Dieses Frauenbild und das Phänomen Hysterie, wobei sich das Konzept, die Definition der Symptome sowie die Art, wie damit umgegangen wurde immer wieder verändert haben, ziehen sich weitgehend durch die Geschichte teils bis ins späte 19. Jahrhundert.

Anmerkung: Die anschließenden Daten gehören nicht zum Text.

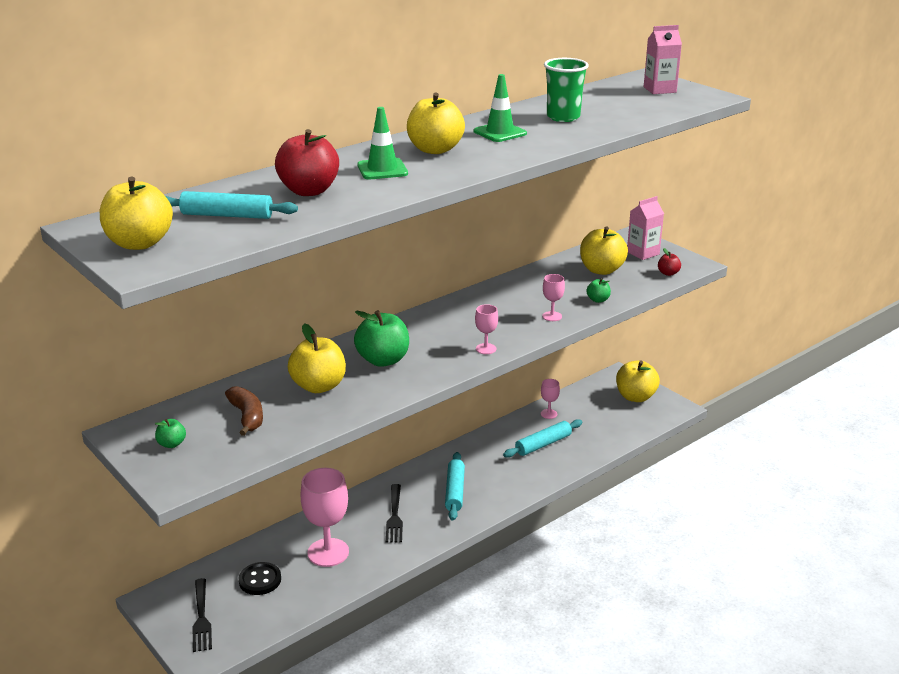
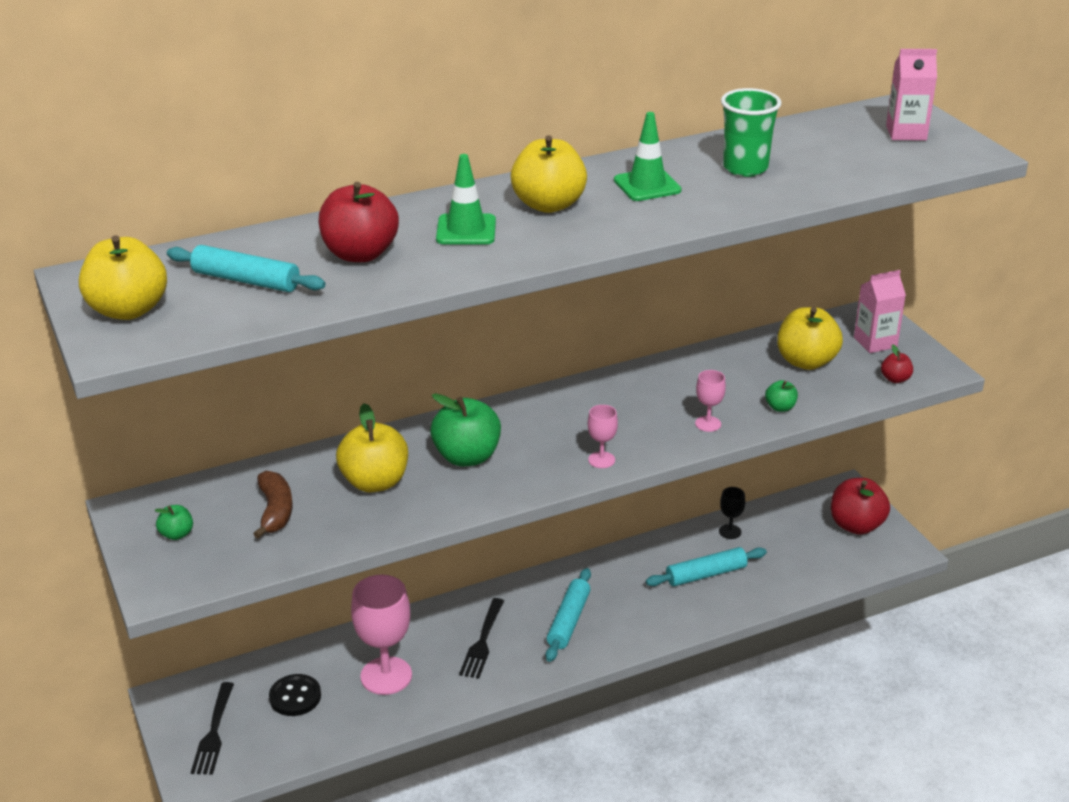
camera: 15 degrees right, 5 degrees up
pink goblet [541,379,560,419] -> black goblet [719,487,745,539]
yellow apple [616,360,660,402] -> red apple [831,478,890,535]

Alle Gerüchte und Annahmen über das weibliche Geschlecht, die aufkamen, kehrten, manchmal sogar noch leicht überspitzt, in der Beschreibung hysterischer Frauen wieder. Das heißt, mit dem wissenschaftlichen Zeitgeist veränderte sich immer auch das Muster der Hysterie. Hauptsächlich waren es drei Aussagen, die nacheinander oder überkreuzt das Bild des hysterischen Charakters bestimmten: erotische Besessenheit, Suggestibilität und Degeneration. Bis zur Jahrhundertwende erschien die Hysterikerin vor allem als hypersexuelles und labil beeinflussbares Weibchen. Der organische Ursprung der Krankheit war in der Störung des Genitalapparates zu suchen. (Vgl. Weikmann 1997: 35 f.)
Gegen Ende des 19. Jahrhunderts wurde die Hysterie in medizinischen Kreisen hauptsächlich von Gynäkologen, Psychiatern und Neurologen diskutiert, die sich allesamt nicht einig wurden. Eine eindeutige Definition von Hysterie gibt es nicht. Christina von Braun beschreibt die Hysterie als ein Beziehungsgeflecht. Nach ihr gab es die Hysterie des (männlichen) Betrachters als eine Art Denkmuster, das dem Körper der Frau übergestülpt wurde und als Krankheitsbild von Epoche zu Epoche anders beschrieben und verstanden wurde. Daneben existierte die Hysterie als eine hysterische „Realität“, die dem Betrachter gegenübertrat. Die Symptombildung richtete sich je nach Standpunkt nach dem Muster, das er von der Krankheit entwickelt hatte. (Vgl. Braun 1994: 22)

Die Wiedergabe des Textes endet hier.